The spore print is dark purplish brown. Spores are rhomboid or nearly so in face view, and more or less ellipsoid when viewed from the side. They are thick-walled, with dimensions of 6.5–4–5.6 μm, and feature a broad germ pore. The basidia (spore-bearing cells) are usually four-spored, hyaline (translucent), roughly cylindrical or with a central constriction, and measure 12–22 by 5.5–9 μm. Pleurocystidia (cystidia on the gill face) are relatively abundant; they are ventricose (swollen), club-shaped, or irregularly shaped, measuring 16–36 by 8–12 μm. The cheilocystidia (cystidia on the gill edge) are also abundant. They are 19–35 by 4.4–6.6 μm, lageniform (flask-shaped), narrowing into a long neck with a width of 1–3 μm, and either acute or somewhat capitate (ending in a roughly globular tip). Clamp connections are present in the hyphae.

Microscopy
| Spores are rhomboid to ellipsoidal depending on the direction in which they are viewed. | Cheilocystidia are flask-shaped with a long neck. | A swollen pleurocystidium is visible between two basidia with spores still attached. |
Small reticule divisions are 1 μm. All images were photographed at 1000x magnification.

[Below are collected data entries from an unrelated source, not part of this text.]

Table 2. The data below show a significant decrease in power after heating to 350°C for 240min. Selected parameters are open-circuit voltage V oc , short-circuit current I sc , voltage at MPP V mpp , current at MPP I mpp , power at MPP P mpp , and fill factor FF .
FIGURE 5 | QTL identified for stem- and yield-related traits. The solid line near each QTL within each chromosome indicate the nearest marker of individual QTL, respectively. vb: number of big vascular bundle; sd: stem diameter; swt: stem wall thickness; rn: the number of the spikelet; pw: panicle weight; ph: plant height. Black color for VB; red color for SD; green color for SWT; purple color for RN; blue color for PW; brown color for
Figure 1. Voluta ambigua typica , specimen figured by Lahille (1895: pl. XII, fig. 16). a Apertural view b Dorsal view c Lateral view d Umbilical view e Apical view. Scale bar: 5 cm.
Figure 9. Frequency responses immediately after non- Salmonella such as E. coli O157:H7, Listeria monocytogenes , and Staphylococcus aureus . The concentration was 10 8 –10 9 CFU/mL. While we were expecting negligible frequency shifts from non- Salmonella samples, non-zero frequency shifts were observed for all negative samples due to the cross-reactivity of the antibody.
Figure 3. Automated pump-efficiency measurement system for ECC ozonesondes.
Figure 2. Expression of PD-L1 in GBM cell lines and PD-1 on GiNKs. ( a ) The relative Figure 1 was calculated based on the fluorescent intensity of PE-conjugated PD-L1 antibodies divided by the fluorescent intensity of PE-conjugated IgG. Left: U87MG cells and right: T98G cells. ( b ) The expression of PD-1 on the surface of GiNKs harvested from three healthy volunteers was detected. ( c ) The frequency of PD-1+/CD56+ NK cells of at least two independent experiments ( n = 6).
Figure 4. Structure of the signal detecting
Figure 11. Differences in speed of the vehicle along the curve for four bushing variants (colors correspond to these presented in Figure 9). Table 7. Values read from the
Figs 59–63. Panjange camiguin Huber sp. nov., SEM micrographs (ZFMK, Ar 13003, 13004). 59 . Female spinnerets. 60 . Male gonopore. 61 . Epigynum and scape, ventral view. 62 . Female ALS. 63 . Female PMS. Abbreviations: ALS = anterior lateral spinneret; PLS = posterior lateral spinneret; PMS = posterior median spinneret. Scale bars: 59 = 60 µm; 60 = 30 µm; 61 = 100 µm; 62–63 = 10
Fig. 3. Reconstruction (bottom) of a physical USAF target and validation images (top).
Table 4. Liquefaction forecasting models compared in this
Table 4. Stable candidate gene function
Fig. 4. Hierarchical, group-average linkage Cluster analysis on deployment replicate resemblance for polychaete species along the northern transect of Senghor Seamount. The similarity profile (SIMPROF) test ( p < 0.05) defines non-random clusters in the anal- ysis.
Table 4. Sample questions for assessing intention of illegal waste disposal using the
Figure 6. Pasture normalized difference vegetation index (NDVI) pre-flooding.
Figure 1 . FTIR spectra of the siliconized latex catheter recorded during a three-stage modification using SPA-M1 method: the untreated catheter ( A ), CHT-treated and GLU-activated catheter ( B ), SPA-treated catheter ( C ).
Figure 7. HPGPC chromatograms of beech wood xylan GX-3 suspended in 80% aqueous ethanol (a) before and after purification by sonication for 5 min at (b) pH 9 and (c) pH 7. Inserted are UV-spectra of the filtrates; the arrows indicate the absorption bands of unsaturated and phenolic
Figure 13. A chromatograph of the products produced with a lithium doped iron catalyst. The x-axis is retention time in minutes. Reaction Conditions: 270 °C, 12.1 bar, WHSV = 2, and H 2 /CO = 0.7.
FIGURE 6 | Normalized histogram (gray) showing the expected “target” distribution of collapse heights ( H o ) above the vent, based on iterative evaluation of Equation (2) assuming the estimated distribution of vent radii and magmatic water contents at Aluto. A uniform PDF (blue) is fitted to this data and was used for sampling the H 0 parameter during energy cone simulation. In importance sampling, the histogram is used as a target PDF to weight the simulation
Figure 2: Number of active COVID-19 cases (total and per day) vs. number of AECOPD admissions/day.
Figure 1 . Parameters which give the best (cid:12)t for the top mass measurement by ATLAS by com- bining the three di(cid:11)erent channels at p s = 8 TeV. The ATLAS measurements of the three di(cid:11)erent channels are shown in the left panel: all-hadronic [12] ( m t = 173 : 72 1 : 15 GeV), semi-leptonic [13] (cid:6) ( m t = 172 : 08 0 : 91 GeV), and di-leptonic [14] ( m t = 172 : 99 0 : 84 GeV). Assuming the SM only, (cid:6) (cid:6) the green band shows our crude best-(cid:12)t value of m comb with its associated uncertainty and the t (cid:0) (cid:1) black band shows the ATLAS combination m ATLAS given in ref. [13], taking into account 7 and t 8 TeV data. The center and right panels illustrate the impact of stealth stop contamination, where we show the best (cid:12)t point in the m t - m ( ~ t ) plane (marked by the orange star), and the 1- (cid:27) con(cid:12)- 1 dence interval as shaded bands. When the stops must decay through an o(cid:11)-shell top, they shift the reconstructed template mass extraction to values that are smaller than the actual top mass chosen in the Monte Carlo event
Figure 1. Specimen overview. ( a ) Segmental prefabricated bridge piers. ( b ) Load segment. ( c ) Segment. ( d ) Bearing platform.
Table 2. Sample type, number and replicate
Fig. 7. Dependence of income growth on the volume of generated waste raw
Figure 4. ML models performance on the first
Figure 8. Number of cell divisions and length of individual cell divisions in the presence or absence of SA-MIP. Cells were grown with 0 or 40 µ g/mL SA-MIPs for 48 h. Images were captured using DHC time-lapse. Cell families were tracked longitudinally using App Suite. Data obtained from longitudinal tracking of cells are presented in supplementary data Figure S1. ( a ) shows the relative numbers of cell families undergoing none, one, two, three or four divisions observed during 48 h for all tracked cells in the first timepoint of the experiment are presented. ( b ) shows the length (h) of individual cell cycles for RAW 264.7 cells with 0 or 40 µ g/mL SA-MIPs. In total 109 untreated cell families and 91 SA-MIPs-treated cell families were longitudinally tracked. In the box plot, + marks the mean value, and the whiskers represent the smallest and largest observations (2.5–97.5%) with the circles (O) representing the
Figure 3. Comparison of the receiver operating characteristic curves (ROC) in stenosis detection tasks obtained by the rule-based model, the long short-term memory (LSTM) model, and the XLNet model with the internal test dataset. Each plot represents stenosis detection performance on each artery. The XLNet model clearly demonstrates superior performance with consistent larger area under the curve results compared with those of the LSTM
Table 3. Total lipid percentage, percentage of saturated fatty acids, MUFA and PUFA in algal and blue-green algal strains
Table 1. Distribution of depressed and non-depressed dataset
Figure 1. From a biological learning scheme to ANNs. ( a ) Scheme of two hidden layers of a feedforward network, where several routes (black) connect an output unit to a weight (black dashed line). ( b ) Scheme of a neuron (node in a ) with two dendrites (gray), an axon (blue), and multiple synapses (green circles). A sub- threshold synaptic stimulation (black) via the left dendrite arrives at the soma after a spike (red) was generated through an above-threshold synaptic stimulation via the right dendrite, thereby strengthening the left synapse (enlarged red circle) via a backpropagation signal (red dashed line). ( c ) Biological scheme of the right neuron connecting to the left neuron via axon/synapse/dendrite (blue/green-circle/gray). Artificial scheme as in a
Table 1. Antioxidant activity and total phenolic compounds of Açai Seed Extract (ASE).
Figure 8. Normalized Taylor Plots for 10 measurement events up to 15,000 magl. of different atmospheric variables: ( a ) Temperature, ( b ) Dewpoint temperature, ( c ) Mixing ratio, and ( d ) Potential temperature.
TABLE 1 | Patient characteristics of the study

==Habitat and distribution==
Fruit bodies of Psilocybe hoogshagenii grow solitarily or in small groups in humus or in muddy clay soils in subtropical coffee plantations. According to the natives of the San Agustin Loxicha region of Mexico, the fungus tends to fruit simultaneously in large flushes. In Mexico, fruiting occurs in June and July, whereas in Argentina, fruiting is in February. The mushroom has been reported from Mexico in the states of Puebla, Oaxaca, and Chiapas, where it grows at elevations of 1000 to 1800 m. In South America, the species is known from Brazil and Colombia. P. hoogshagenii var. convexa has been found in grasslands in Hidalgo, and Oaxaca but is most common in Puebla. It fruits from June to August.

==Uses==
Psilocybe hoogshagenii mushrooms are used for entheogenic, or spiritual, purposes by some Chinantec-speaking curanderos of the Ixtlán District in Oacaxa. The mushrooms are primarily used to diagnose and prognose illness, and, to a lesser extent, to divine the location of objects or animals that have been lost or stolen. Guzmán also indicates contemporary ceremonial usage by Mixe and Zapotec people. Paul Stamets, in his Psilocybe Mushrooms of the World, rates the psychoactive potency of the mushroom as "moderately active", and reports psilocybin levels of 0.6% (milligrams per gram of dried mushroom), and psilocin of 0.1%. In comparison, Stamets indicates that the commonly cultivated species P. cubensis contains 0.63% and 0.60% (psilocybin and psilocin), while the widespread P. semilanceata has 0.98% and 0.02%. Chemical analysis of P. hoogshagenii specimens from Brazil yielded up to 0.3% psilocybin and 0.3% psilocin.